Ficou comprovado que, de fato, a ausência de terceirização em atividade meio estaria retirando dessas empresas seu nível de competitividade. O TST decidiu flexibilizar e foi lançado um novo enunciado que permite a flexibilização em atividade meio.

Depois me ocorreu que poderíamos também fazer a flexibilização em atividade fim, para quê? Para atender a grande indústria paulista, a indústria dos metalúrgicos, das montadoras de automóveis, etc. Cheguei a anunciar isso publicamente . Mas recebi a visita do João Felício, que é presidente da CUT, e do Luiz Marinho, que trabalha com ele, e eles me levaram uma documentação provando que se fizéssemos uma terceirização em atividade fim no grande ABC paulista, com os metalúrgicos paulistas, eles teriam graves prejuízos.

Então, suspendi essa idéia, parei com essa idéia e estou estudando como posso fazer isso.

O senhor disse que não é contra a flexibilização das leis do trabalho, mas tem crítica. Que críticas pontuais o senhor tem com relação a essa proposta do governo que está acabando?

Não sou contra a flexibilização. Sou contra o projeto do governo Fernando Henrique encaminhado ao Congresso Nacional. Por que sou contra o projeto do governo encaminhado ao Congresso Nacional?
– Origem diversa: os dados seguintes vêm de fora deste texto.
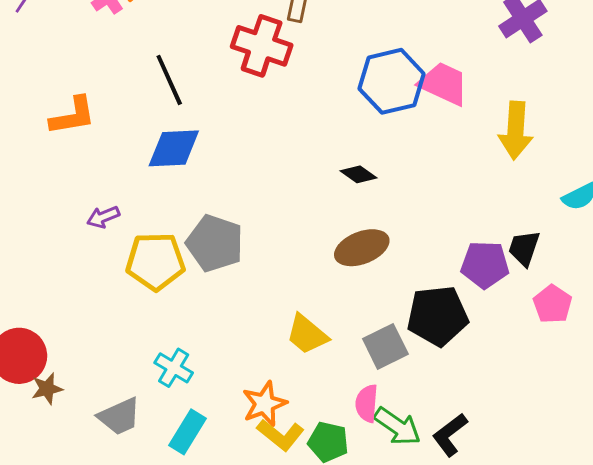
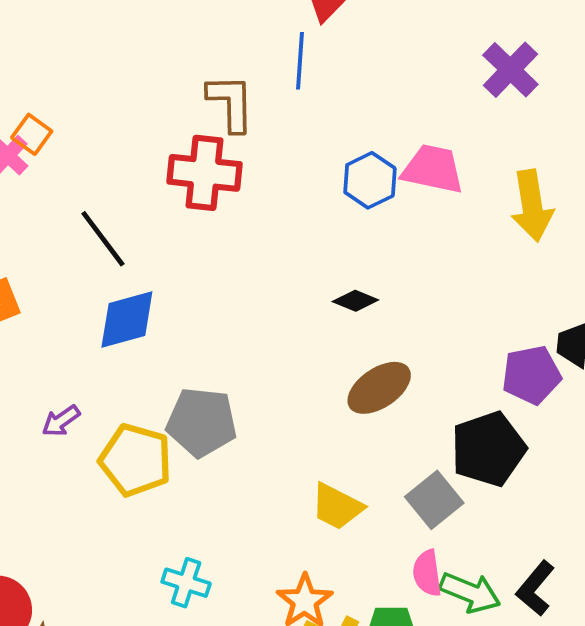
blue hexagon: (392, 81) -> (370, 180), size x0.7
yellow pentagon: (155, 261) -> (136, 460), turned 30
Porque o projeto do governo não prevê um mecanismo de controle para a flexibilização. Não podemos esperar que o Tribunal Superior do Trabalho controle. Esse processo chega ao Tribunal Superior do Trabalho três, quatro anos depois. E o estrago estaria feito. Não podemos controlar mediante o Poder Judiciário. Então, sugiro que se faça o que se faz na Alemanha e na França, por exemplo, onde as empresas só podem flexibilizar se mostrarem, dentro do processo da norma coletiva, do processo de dissídio coletivo, da elaboração do dissídio coletivo, que teriam prejuízo, estariam passando por dificuldades econômicas.

É possível, é uma maneira de autocontrolar esse processo de flexibilização. Há ainda o exemplo da Suíça, onde a legislação trabalhista é muito mais rígida do que no Brasil, que criou um conselho nacional tripartite somente para examinar projetos de flexibilização. Não acredito que o trabalhador brasileiro esteja culturalmente melhor preparado do que o trabalhador europeu.

Agora, por que sou contra isso? Por que acho que tem de haver um mecanismo de controle, se os sindicatos dos operários é que vão fazer o acordo? Porque temos centenas e centenas de sindicatos de empregados criados única e exclusivamente para indicação dos antigos juízes classistas e sobrevivem até hoje.

Na época em que havia representação classista, eles foram criados. Além disso, há outra centena de sindicatos criados exclusivamente para receber favores do governo, recebem dinheiro do governo. Esses sindicatos não têm nenhuma representatividade. Não acredito que eles tenham representatividade.